- Film poster
- Directed by: Majid Majidi
- Written by: Majid Majidi Fouad Nahas Nasser Hashemzadeh
- Produced by: Majid Majidi
- Starring: Parviz Parastui Roya Taymourian Afarin Obeisi Mohamad Reza Amir Naji
- Cinematography: Mahmoud Kalari Bahram Badakshani Mohammad Davudi
- Edited by: Hassan Hassandoost
- Music by: Ahmad Pejman
- Release date: 11 August 2005;
- Running time: 96 minutes
- Country: Iran
- Language: Persian
- Box office: $25,525

= The Willow Tree (2005 film) =

The Willow Tree (بید مجنون, translit. Bid-e Majnoon) is a 2005 Iranian film directed by Majid Majidi. It tells the story of Youssef, a man blinded in a fireworks accident, when eight years old. After an operation he regains his vision, changing his life in unexpected ways. It was filmed from 10 February 2004 – 10 August 2004 in both Tehran and Paris.

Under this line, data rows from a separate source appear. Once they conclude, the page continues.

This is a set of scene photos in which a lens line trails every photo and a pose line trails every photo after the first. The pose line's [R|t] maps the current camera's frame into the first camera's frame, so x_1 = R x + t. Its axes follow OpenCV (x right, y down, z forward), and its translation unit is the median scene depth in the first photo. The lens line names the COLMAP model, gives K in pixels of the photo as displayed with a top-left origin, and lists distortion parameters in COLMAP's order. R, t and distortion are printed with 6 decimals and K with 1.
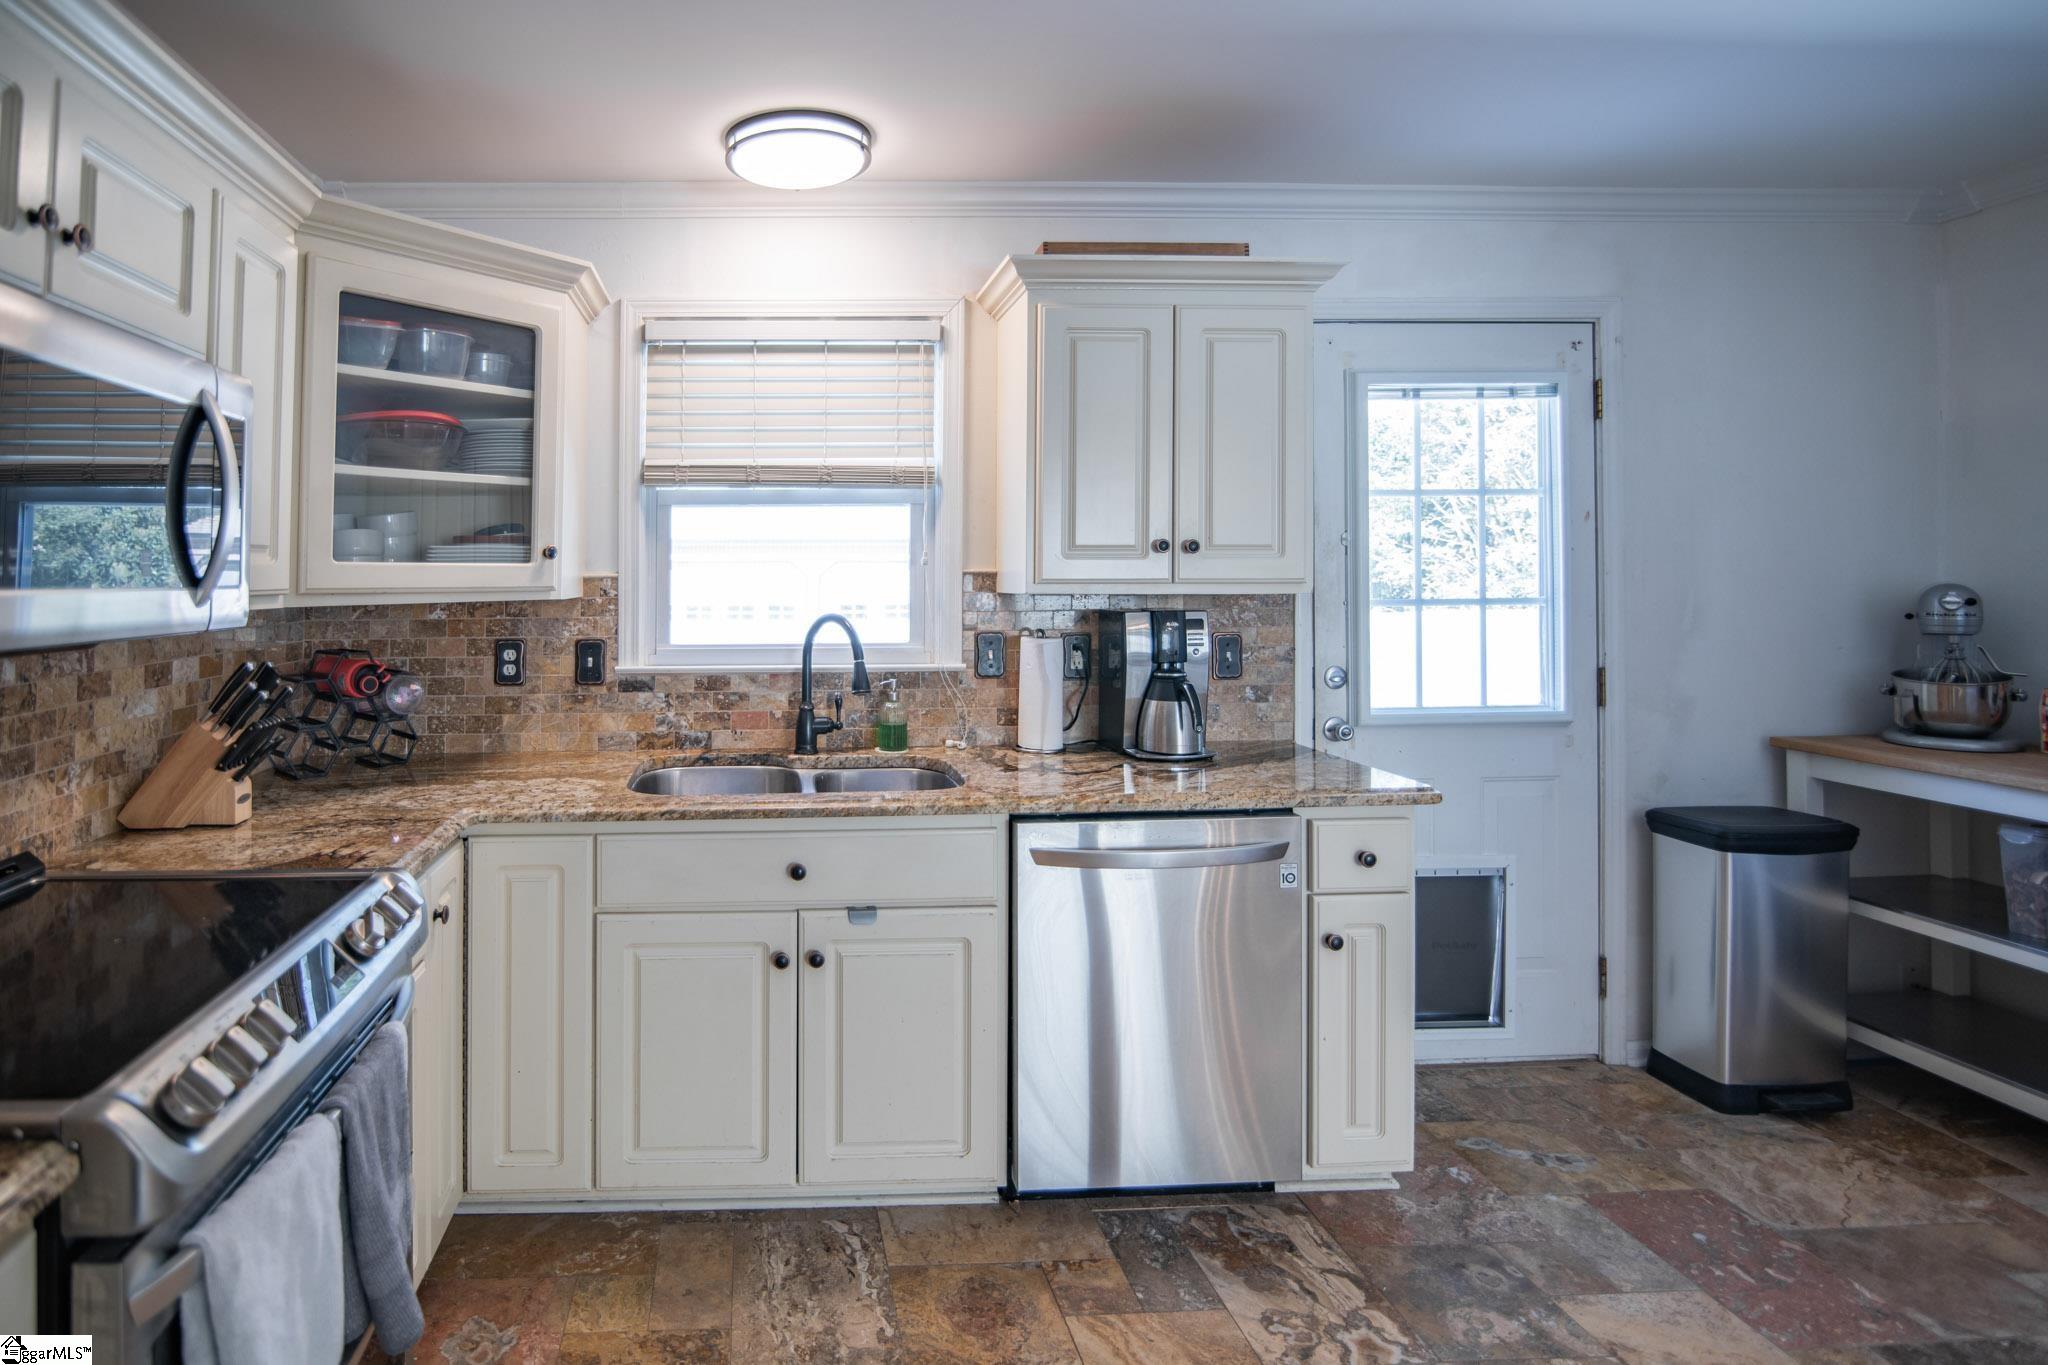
lens RADIAL K [[1299.9, 0, 1023.9], [0, 1299.9, 526.1], [0, 0, 1]] dist [-0.022128, 0.002610]
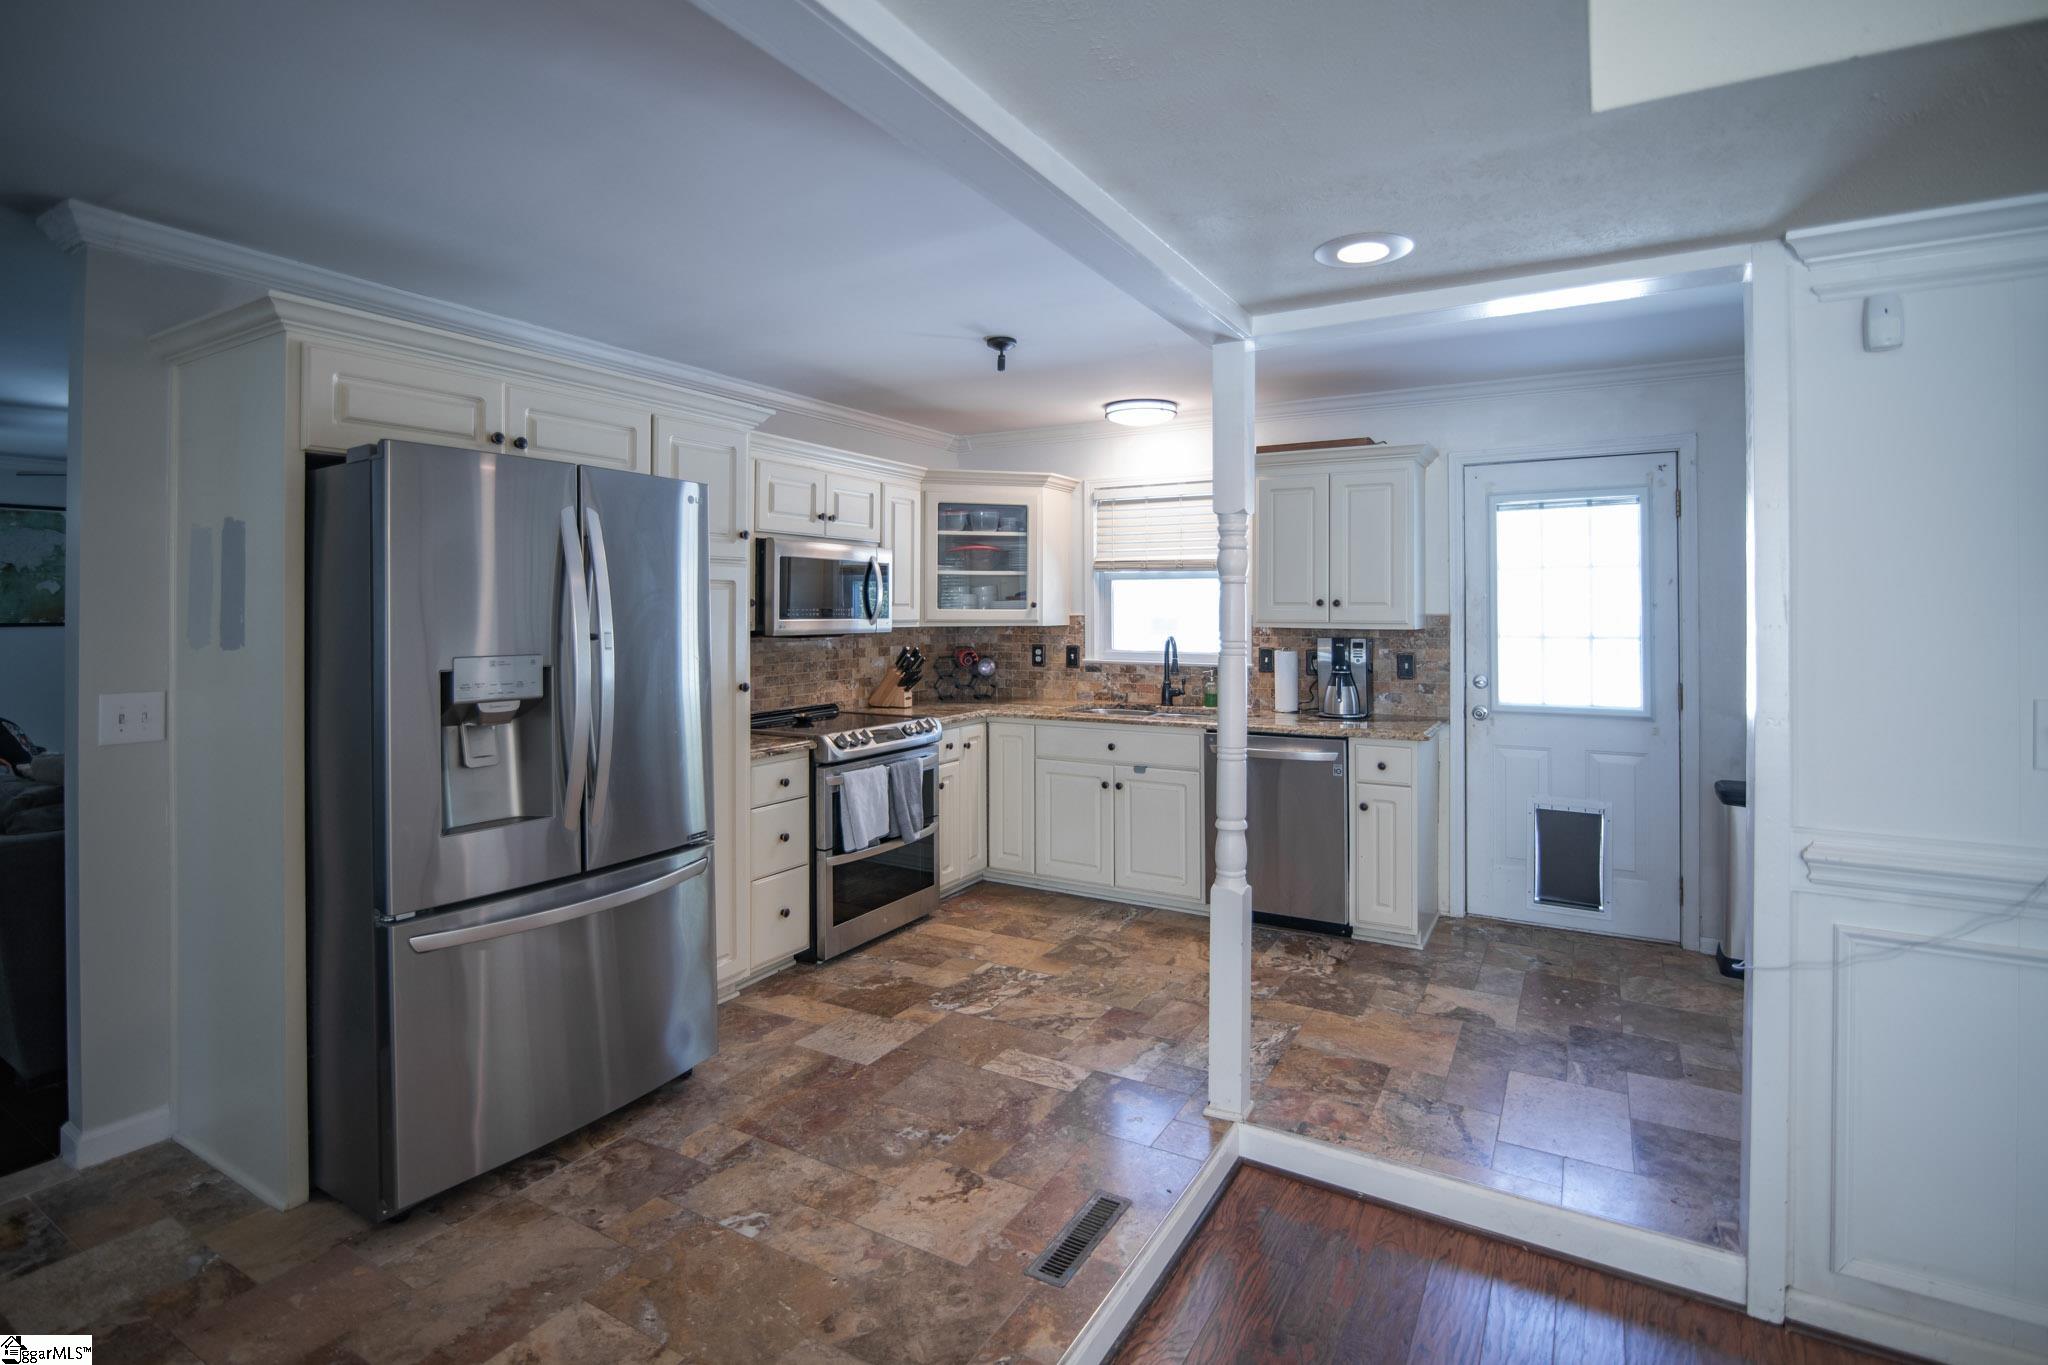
lens RADIAL K [[967.8, 0, 1011.8], [0, 967.8, 603.9], [0, 0, 1]] dist [0.000180, 0.000066]
pose [[0.853843, 0.005440, -0.520503, 0.440969], [0.009671, 0.999607, 0.026313, -0.023728], [0.520441, -0.027501, 0.853455, -0.419972]]
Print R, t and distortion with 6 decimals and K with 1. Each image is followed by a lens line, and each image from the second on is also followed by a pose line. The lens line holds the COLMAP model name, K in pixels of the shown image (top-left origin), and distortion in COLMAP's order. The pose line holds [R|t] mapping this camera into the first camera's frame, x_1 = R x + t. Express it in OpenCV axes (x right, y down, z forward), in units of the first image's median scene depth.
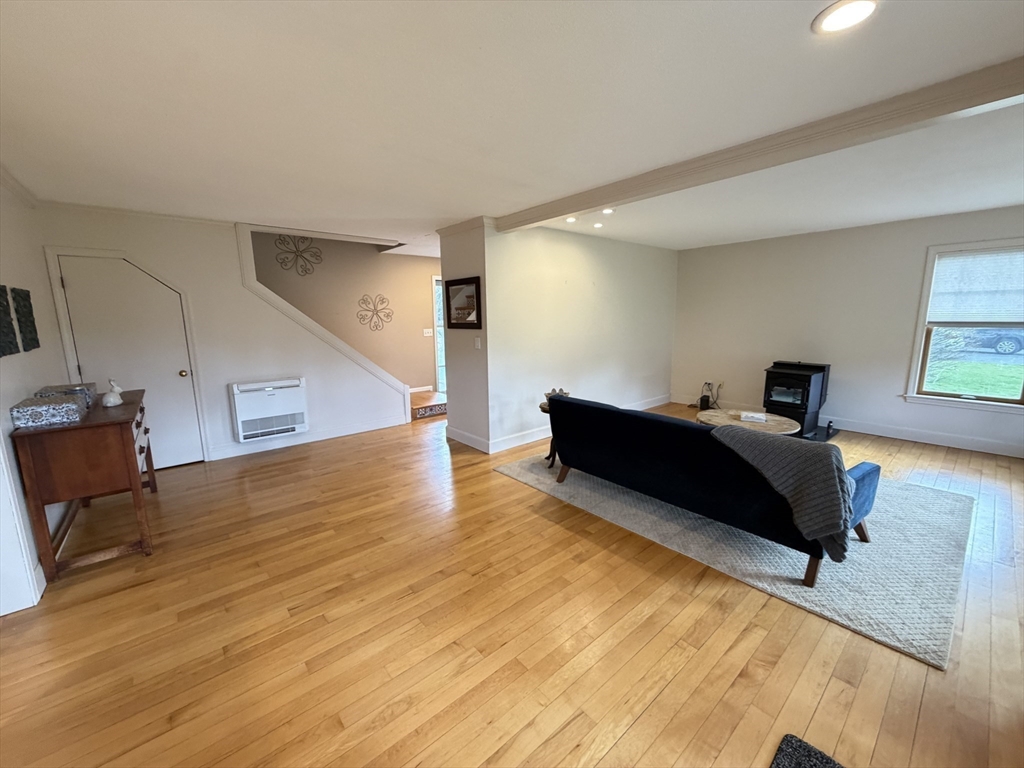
lens RADIAL K [[408.8, 0, 509.3], [0, 408.8, 382.8], [0, 0, 1]] dist [-0.000284, -0.000058]
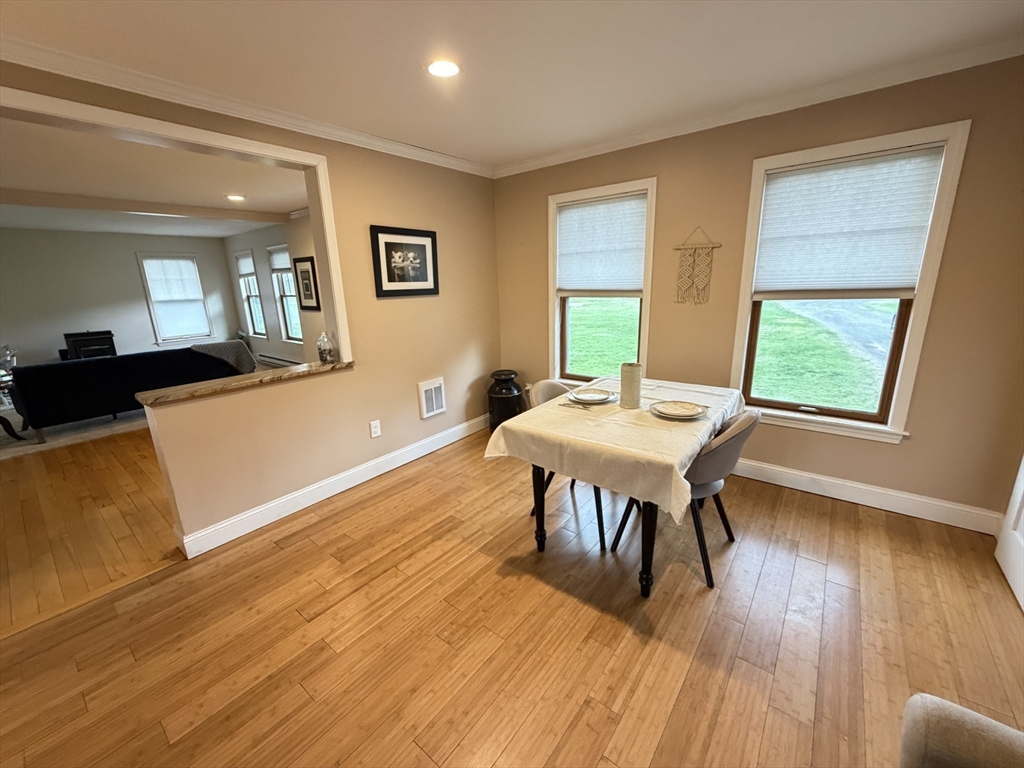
lens RADIAL K [[408.8, 0, 509.3], [0, 408.8, 382.8], [0, 0, 1]] dist [-0.000284, -0.000058]
pose [[-0.193148, -0.222527, 0.955602, -1.143166], [0.194082, 0.946033, 0.259527, 0.038248], [-0.961783, 0.235592, -0.139535, -0.122052]]
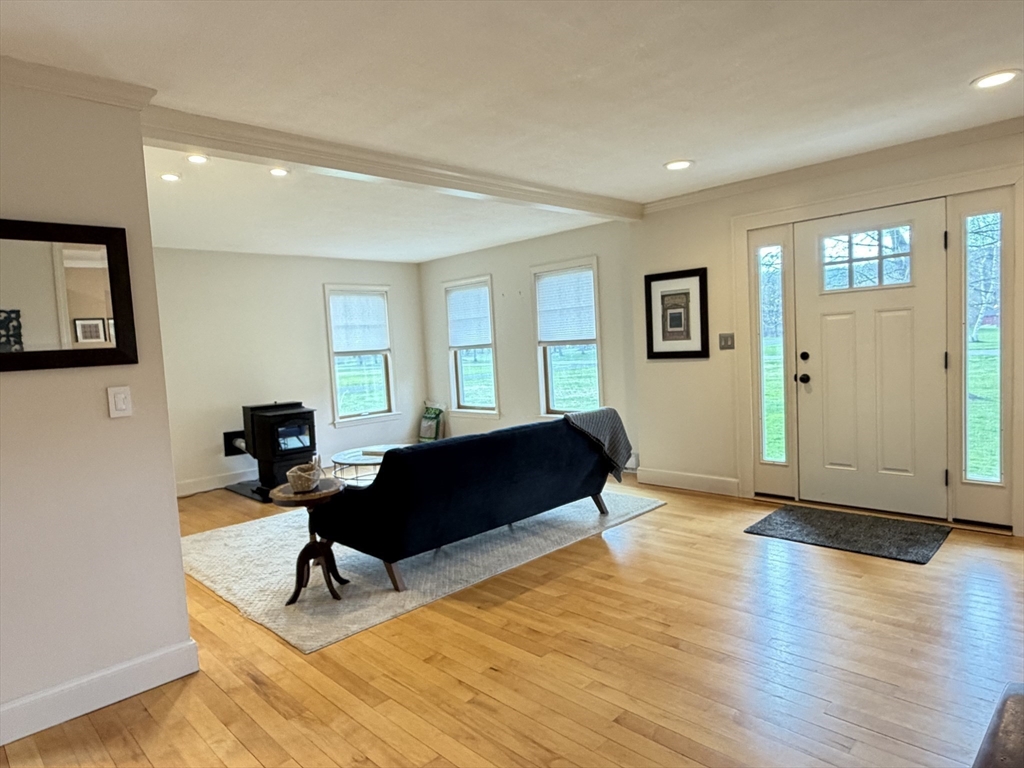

It was released in the United States on August 3, 2007.

==Cast==
- Parviz Parastui as Youssef
- Roya Taymourian as Roya
- Afarin Obeisi as Mother
- Mohammad Amir Naji as Morteza
- Melika Eslafi as Mariam
- Leila Otadi as Pari
- Mahmoud Behraznia as Mahmood
- Ebrahim Otadi as Mehdi

==Reception==
On review aggregator Rotten Tomatoes, the film holds an approval rating of 87% based on 15 reviews. On Metacritic, the film has a weighted average score of 74 out of 100, based on four critics, indicating "generally favorable" reviews.